Si l'essai ne répondait pas à ce qu'il attendait, la mouillette était jetée par terre avec un commentaire du genre : "cela ne vaut pas tripette !"Si son attention était attirée, il se tournait dans son fauteuil pivotant, fermait les yeux comme un chat devant le feu, humait longuement, attentivement, disait - s'il y avait deux ou trois variantes - : "mélangez-moi les papiers !" pour les ressentir encore et vérifier sa première impression, se délectant visiblement a cette opération, se pénétrant de l'odeur et puis avec autant de détermination que pour écarter un essai, il se répandait en compliments souvent peu mérités.

Puis venait la parole définitive qui maintes fois a été le début d'un succès commercial : "ça, vous l'envoyez (ou tu l'envoies, car il tutoyait certains, surtout les grassois et les jeunes) a un tel, un tel et un tel..."

Vous pouvez lire la suite en suivant ce lien vers le site du Jardin retrouvé.
Merci à Denis Gutsatz pour son autorisation de publier ce texte sur le blog.

samedi 21 juin 2008

Roure : culture de la tubéreuse à Grasse

© Auteur du blog "... histoire des Roure" et famille Roure

Nous sommes sans doute au tout début du XXe siècle sur les terres cultivées proches de la ville de Grasse. Aujourd'hui, villa, mas s'épanouissent partout sur la Côte d'Azur. Hier des champs à perte de vue cultivaient les essences rares utiles en parfumerie, profitant de ce climat privilégié.

Ce champ dépend de la Parfumerie Roure. Sept femmes et deux hommes en veste, se concentrent sur la récolte des tubéreuses. Au début du XIXe siècle, on récoltait à Grasse autour de 20 tonnes de cette fleur par an. Puis ensuite cette production passa à plus de 100 tonnes par an avant de décliner pour ne produire aujourd'hui qu'une seule tonne sur les terres de Grasse.

Cette plante provenant de Perse fut introduite en Provence autour de 1632. Elle intéressa très tôt la parfumerie.

Sur cette photo de l'usine Roure, nous sommes au mois de Juillet, probablement très tôt dans la journée, deux, trois heures après le lever du soleil, au moment ou la tubéreuse comme les oeillets révèlent avec puissance leur odeur subtile.

Des pétales, après enfleurage à froid, l'usine tirera l'absolue de Tubéreuse. La fleur passera ainsi 72h sur la graisse animale pour déposer son parfum.

Aujourd'hui, si l'enfleurage est encore partiqué à Grasse, la majorité des extractions se font avec l'aide de solvants.

__Documents de départ__:
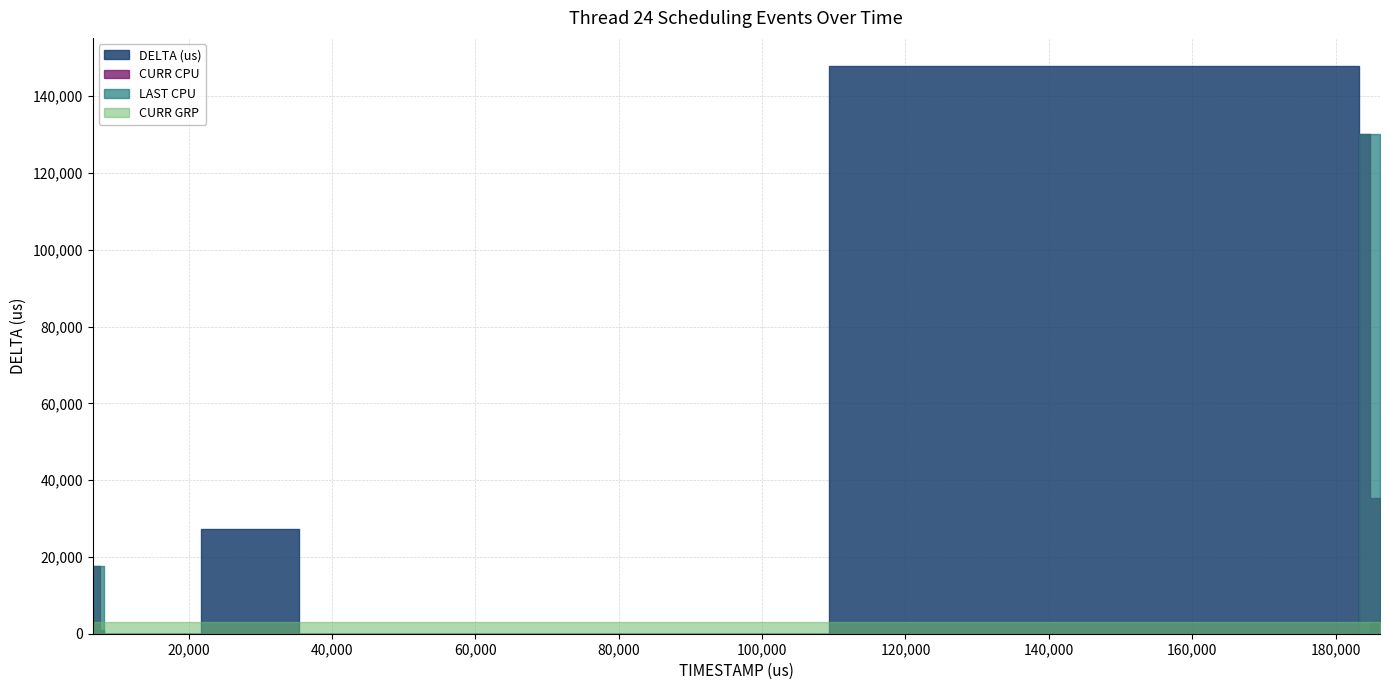

Which series has the widest spread of values?

DELTA (us)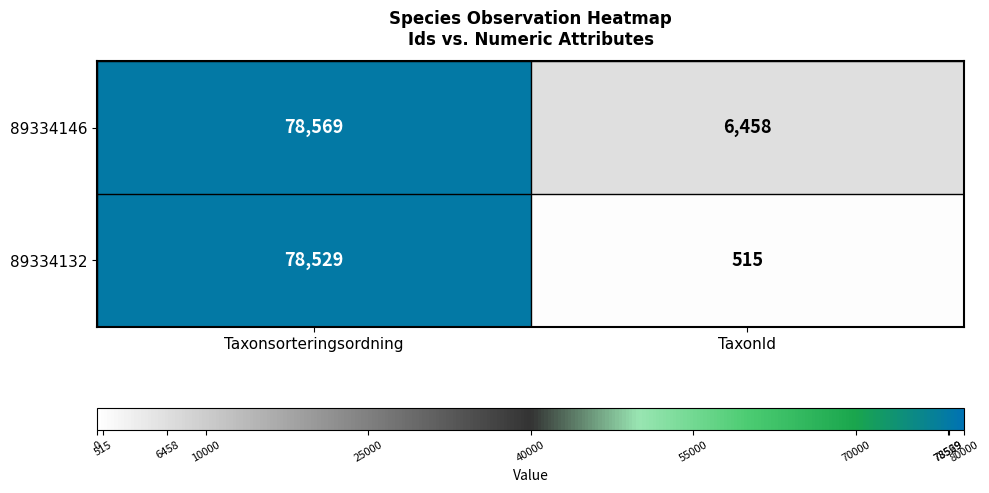

At Taxonsorteringsordning, list the series in order from smallest to largest.

89334132, 89334146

__Exercice 1__: Recopiez mot pour mot le texte sur la parfumerie Roure à Grasse, en commençant par "Ce champ dépend" et en allant jusqu'à "leur odeur subtile.".
__Exercice 2__: Poursuivez le texte sur la parfumerie Roure à Grasse à partir de l'endroit où il s'arrête.

__Réponse écrite 1__:
Ce champ dépend de la Parfumerie Roure. Sept femmes et deux hommes en veste, se concentrent sur la récolte des tubéreuses. Au début du XIXe siècle, on récoltait à Grasse autour de 20 tonnes de cette fleur par an. Puis ensuite cette production passa à plus de 100 tonnes par an avant de décliner pour ne produire aujourd'hui qu'une seule tonne sur les terres de Grasse.

Cette plante provenant de Perse fut introduite en Provence autour de 1632. Elle intéressa très tôt la parfumerie.

Sur cette photo de l'usine Roure, nous sommes au mois de Juillet, probablement très tôt dans la journée, deux, trois heures après le lever du soleil, au moment ou la tubéreuse comme les oeillets révèlent avec puissance leur odeur subtile.

__Réponse écrite 2__:
mardi 18 décembre 2007

L'orgue à parfum de Bruno Court, champ immense ouvert à la créativité

© Auteur du blog "... histoire des Roure" et famille Roure

Au tournant du siècle. Pas celui-ci. Le précédent. Louis-Maximin Roure s'effaçait dans sa villa de Cannes. Il laissa la parfumerie Roure Bertrand Fils à ses trois enfants : Marie, Louis fils, et Jean le plus jeune.

Bien plus tard les trois enfants se séparèrent. Marie et Louis reprirent les rênes de l'affaire. Tandis que Jean Roure reprenait ses parts. Ce ne fut pas simple. Une réelle rupture. Avec sa cohorte de secrets, d'intrigues comme nous en trouvions à cette époque dans le monde la parfumerie et ce milieu très fermé des grandes maisons de la ville de Grasse.

Jean laissa de côté pendant de nombreuses années le monde de la parfumerie, ayant signé une clause de non-concurrence avec son frère et sa soeur. Il portait en effet le même nom que la compagnie fondée par la famille en 1820. Il vécut ainsi de ses rentes avec sa petite famille...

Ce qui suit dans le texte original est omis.